CalPERS mulls updates to real assets strategy

After combining infrastructure, real estate and forestland into a singular real assets unit in 2011, CalPERS looks to further consolidate its strategy.

In its latest proposed five-year plan, the California Public Employees' Retirement System  (CalPERS) is looking to further unify its infrastructure, real estate and forestland programs as part of its broader real assets strategy, PERE's sister publication, Infrastructure Investor, reported Wednesday.

The country's biggest pension plan is also looking for a new real estate consultant, with plans to award a five-year contract to the winner of its ongoing search process. CalPERS' board will hear presentations from the two finalists, Courtland Partners and its current manager, the Pension Consulting Alliance (PCA), at its May board meeting, according to materials for its Monday meeting.
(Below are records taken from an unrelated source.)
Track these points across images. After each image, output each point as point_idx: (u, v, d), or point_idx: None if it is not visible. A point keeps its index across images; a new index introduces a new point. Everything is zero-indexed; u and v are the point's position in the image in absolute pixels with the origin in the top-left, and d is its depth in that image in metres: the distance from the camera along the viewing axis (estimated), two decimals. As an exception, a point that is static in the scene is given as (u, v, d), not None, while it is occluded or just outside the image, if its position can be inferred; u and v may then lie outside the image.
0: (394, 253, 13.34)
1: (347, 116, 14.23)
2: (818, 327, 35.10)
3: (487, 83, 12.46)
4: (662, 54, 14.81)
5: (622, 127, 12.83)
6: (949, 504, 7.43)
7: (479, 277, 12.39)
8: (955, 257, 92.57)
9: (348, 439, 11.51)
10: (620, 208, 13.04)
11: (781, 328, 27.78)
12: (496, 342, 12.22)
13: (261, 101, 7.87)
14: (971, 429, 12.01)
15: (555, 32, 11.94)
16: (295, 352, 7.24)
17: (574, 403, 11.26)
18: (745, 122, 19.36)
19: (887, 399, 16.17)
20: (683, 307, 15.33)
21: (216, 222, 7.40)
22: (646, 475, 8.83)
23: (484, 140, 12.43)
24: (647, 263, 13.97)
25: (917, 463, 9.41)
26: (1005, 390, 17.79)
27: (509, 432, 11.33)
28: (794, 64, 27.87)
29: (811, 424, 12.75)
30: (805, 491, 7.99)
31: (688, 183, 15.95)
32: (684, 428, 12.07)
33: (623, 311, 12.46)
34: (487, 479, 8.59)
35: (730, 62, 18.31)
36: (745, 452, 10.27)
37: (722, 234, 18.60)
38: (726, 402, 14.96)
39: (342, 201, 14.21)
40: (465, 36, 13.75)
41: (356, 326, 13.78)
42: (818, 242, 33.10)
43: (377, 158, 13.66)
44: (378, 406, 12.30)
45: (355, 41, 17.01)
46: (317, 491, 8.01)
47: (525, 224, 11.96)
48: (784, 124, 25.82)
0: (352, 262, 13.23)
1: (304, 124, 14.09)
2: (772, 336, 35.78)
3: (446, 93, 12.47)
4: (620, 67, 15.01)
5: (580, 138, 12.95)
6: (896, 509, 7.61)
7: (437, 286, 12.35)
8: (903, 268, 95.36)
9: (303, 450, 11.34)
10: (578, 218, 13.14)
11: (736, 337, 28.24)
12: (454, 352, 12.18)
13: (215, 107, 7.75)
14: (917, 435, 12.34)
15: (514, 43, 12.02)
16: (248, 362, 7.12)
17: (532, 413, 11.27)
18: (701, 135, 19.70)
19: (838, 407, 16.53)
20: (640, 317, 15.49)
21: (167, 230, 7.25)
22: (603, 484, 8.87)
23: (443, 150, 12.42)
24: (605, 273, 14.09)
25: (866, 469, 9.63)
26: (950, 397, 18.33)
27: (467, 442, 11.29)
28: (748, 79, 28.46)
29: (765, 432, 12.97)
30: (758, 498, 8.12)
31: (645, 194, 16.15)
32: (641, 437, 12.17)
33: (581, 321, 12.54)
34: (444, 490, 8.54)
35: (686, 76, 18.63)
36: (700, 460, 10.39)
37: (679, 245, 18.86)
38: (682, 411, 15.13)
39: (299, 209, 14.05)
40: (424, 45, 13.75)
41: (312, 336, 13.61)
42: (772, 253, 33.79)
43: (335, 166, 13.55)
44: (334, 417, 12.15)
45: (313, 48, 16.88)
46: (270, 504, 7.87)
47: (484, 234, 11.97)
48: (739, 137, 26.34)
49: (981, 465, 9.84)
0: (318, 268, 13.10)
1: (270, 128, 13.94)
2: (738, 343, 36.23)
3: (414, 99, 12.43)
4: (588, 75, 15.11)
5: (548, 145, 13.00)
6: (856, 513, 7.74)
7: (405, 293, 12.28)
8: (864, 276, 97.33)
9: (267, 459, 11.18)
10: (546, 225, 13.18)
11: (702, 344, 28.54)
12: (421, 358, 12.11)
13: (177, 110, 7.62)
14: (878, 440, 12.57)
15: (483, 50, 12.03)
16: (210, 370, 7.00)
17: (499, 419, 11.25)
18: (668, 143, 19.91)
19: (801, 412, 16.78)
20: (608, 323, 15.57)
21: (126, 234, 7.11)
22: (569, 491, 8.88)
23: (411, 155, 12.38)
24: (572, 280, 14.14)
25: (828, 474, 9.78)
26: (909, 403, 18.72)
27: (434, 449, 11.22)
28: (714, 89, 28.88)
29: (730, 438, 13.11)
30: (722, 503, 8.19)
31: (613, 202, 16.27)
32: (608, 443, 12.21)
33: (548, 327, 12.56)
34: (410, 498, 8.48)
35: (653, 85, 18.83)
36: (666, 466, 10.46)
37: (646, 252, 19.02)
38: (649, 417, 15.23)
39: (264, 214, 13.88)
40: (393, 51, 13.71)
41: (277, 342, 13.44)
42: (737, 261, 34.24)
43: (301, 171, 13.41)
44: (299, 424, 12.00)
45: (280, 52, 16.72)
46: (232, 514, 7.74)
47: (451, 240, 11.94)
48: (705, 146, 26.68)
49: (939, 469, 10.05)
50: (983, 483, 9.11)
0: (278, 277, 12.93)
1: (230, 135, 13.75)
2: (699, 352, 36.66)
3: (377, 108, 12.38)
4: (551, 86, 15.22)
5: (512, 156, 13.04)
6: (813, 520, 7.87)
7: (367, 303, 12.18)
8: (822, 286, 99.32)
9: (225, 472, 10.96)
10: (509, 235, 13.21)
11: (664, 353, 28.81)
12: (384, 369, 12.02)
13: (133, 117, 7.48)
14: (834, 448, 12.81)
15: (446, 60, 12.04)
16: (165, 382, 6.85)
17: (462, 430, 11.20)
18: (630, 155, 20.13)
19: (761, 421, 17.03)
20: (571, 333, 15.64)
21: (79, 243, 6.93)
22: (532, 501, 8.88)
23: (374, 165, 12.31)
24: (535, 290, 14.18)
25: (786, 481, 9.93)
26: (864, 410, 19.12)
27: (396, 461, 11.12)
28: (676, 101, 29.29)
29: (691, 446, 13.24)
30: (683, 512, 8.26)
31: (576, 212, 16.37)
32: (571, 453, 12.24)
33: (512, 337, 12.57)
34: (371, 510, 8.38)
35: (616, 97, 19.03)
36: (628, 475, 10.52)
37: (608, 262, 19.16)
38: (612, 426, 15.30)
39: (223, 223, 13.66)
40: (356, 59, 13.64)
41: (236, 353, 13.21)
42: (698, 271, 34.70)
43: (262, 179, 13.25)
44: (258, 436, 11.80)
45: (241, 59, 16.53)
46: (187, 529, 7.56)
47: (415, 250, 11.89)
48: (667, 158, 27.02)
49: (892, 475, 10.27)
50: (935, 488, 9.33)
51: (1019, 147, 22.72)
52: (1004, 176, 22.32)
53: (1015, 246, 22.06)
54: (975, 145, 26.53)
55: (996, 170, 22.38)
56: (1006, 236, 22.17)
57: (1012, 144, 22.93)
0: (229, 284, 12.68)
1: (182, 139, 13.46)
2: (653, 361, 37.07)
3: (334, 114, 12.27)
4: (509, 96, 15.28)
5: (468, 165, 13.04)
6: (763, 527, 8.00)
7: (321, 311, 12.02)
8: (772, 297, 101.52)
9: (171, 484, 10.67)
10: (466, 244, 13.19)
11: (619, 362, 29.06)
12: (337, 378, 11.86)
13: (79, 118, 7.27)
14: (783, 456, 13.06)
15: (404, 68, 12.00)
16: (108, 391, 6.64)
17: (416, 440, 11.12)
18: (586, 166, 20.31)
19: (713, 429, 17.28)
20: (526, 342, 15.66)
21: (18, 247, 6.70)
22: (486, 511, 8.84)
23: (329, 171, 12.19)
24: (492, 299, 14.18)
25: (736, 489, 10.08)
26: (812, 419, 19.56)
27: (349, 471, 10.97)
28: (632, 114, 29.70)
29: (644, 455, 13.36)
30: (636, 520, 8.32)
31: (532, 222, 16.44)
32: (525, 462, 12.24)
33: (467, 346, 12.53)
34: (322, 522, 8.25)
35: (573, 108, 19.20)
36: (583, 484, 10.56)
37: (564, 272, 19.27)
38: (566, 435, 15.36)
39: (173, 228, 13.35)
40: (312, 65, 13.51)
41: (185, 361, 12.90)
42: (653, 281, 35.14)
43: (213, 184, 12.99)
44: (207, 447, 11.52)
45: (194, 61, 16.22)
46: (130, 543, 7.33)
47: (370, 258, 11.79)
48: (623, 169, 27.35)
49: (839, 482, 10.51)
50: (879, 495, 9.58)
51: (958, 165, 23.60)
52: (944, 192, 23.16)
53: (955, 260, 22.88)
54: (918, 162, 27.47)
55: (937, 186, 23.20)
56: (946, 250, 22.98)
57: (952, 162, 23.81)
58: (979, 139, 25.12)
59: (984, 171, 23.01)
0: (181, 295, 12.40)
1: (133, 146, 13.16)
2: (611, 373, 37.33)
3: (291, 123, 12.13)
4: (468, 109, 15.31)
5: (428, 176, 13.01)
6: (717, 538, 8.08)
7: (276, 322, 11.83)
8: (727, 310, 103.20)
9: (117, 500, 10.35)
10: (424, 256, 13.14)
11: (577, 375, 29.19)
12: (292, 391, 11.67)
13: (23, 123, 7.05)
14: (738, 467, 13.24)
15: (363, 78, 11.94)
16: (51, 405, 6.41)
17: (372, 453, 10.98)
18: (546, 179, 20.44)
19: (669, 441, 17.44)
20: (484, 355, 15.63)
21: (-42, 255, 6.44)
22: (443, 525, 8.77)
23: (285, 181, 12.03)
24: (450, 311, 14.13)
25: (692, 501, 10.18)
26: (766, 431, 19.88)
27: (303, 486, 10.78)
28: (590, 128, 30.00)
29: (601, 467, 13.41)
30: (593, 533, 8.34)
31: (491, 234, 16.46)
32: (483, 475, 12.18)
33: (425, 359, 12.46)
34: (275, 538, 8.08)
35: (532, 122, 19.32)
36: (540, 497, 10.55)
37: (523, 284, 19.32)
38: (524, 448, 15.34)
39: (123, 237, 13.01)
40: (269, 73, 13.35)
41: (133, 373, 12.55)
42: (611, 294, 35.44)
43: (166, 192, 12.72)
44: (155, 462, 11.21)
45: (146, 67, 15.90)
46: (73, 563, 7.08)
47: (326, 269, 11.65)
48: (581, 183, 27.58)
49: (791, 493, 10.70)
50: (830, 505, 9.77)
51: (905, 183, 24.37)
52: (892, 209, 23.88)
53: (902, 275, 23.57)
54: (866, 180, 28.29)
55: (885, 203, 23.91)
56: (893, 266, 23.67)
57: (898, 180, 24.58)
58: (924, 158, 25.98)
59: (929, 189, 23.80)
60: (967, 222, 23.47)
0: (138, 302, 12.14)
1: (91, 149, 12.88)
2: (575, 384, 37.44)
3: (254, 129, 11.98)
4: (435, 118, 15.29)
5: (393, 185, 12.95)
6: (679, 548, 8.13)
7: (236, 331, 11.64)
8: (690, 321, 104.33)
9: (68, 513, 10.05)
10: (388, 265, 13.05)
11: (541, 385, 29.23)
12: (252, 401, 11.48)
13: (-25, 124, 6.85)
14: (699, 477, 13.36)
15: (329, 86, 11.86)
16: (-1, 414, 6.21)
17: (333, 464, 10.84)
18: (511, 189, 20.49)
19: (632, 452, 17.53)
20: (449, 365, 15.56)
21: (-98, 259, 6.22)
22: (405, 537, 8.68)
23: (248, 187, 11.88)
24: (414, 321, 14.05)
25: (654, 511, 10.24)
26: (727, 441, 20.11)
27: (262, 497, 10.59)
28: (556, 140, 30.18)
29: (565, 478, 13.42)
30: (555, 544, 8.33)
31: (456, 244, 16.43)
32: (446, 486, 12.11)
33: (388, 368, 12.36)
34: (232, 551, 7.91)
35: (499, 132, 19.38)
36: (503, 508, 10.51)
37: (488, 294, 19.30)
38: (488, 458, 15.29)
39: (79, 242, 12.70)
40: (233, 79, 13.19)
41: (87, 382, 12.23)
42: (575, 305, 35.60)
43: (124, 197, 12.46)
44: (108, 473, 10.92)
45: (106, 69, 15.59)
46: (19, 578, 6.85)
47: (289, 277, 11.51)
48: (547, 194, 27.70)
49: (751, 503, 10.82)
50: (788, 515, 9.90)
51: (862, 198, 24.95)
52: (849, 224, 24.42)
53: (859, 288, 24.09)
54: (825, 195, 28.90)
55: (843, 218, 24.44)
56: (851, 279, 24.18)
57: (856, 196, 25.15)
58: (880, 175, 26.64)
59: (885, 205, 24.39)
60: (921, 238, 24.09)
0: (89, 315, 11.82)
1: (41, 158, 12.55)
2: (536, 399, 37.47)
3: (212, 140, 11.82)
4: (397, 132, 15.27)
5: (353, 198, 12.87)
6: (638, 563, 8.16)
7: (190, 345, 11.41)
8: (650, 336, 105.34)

CalPERS, which currently holds approximately $290 billion in assets under management as of April 11, first adopted a real assets approach in 2011 as part of its current five-year plan, which includes infrastructure, real estate and forestland. Real estate made up $25.7 billion of the portfolio as of September 30, according to the pension's meeting materials.

Organizationally, the updated plan creates a new integrated structure comprising five divisions, which are strategic planning, new investments, PARRGO (portfolio, analytics, research, risk, governance and operations), a portfolio management group and investment research. Risk classification would be unified, with investments falling into the three buckets of core, value-add and opportunistic categories.

Within real estate, CalPERS' exposure to US assets would slightly increase from a floor of 63.75 percent of its portfolio to 75 percent in an effort to reduce risk, according to materials for Monday's meeting. CalPERS also plans to limit build-to-core investments to 10 percent of the portfolio, a ceiling it does not currently use. In further modifications, the pension plan plans to establish a 15-manager limit for real estate managers, part of the pension system's overall strategy to reduce risk, cost and complexity. 

“Importantly, the proposed changes in the update do not introduce meaningful new investment themes or risks and keep the focus of staff's resources on the areas of greatest impact,” PCA wrote in a letter for Monday's meeting. “These changes will further support the real estate portfolio in its efforts to meet the role of real estate in current and anticipated market conditions.”

The CalPERS investment committee is set to review the staff-recommended changes to its real assets strategy at its next meeting on Monday. According to the meeting agenda, managing investment director Paul Mouchakkaa will be joined by Wilshire Associates Consulting president Andrew Junkin; Pension Consulting Alliance managing directors Christy Fields and David Glickman; and StepStone co-head of infrastructure and real assets David Altshuler.